> _Given entries_
- - -

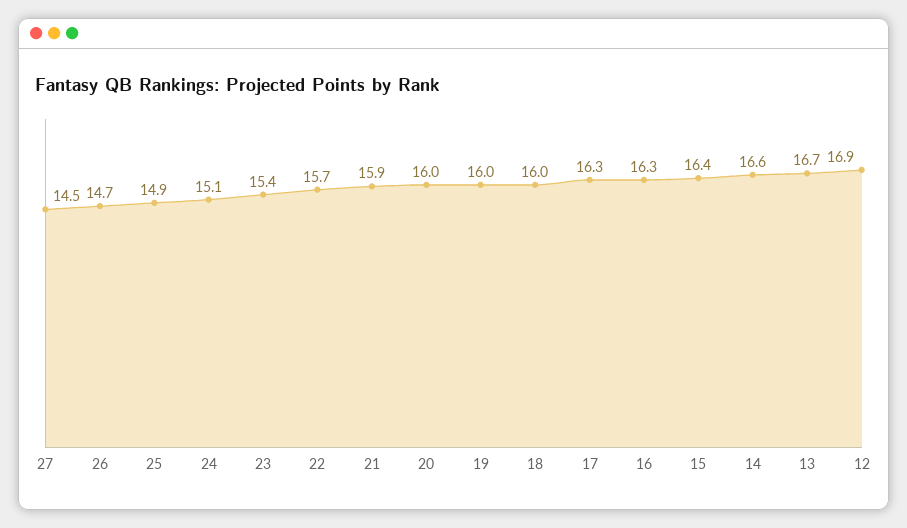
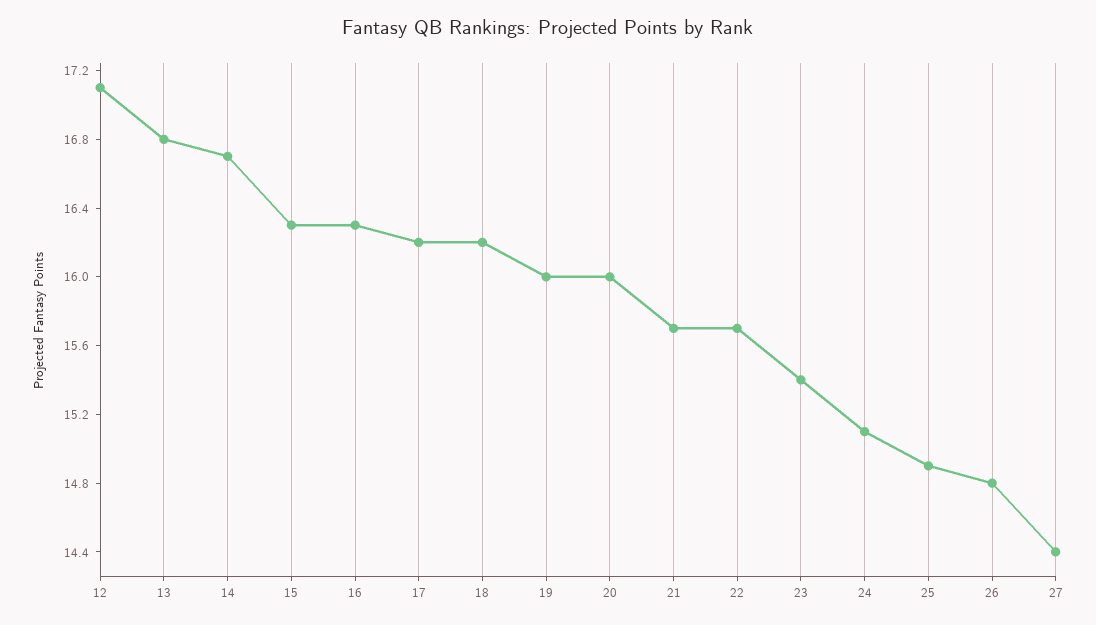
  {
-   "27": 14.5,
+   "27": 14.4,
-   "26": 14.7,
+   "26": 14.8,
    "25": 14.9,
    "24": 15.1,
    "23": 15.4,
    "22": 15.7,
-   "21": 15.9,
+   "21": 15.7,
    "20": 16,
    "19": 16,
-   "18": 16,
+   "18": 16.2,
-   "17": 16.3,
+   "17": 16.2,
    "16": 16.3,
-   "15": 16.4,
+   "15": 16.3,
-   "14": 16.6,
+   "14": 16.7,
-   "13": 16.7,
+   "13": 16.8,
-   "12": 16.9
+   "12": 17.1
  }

- - -

> _The problem_
Retype the data exactly as it stands, but keep the images out of your copy.

> _Solution for this exercise_
  {
-   "27": 14.5,
+   "27": 14.4,
-   "26": 14.7,
+   "26": 14.8,
    "25": 14.9,
    "24": 15.1,
    "23": 15.4,
    "22": 15.7,
-   "21": 15.9,
+   "21": 15.7,
    "20": 16,
    "19": 16,
-   "18": 16,
+   "18": 16.2,
-   "17": 16.3,
+   "17": 16.2,
    "16": 16.3,
-   "15": 16.4,
+   "15": 16.3,
-   "14": 16.6,
+   "14": 16.7,
-   "13": 16.7,
+   "13": 16.8,
-   "12": 16.9
+   "12": 17.1
  }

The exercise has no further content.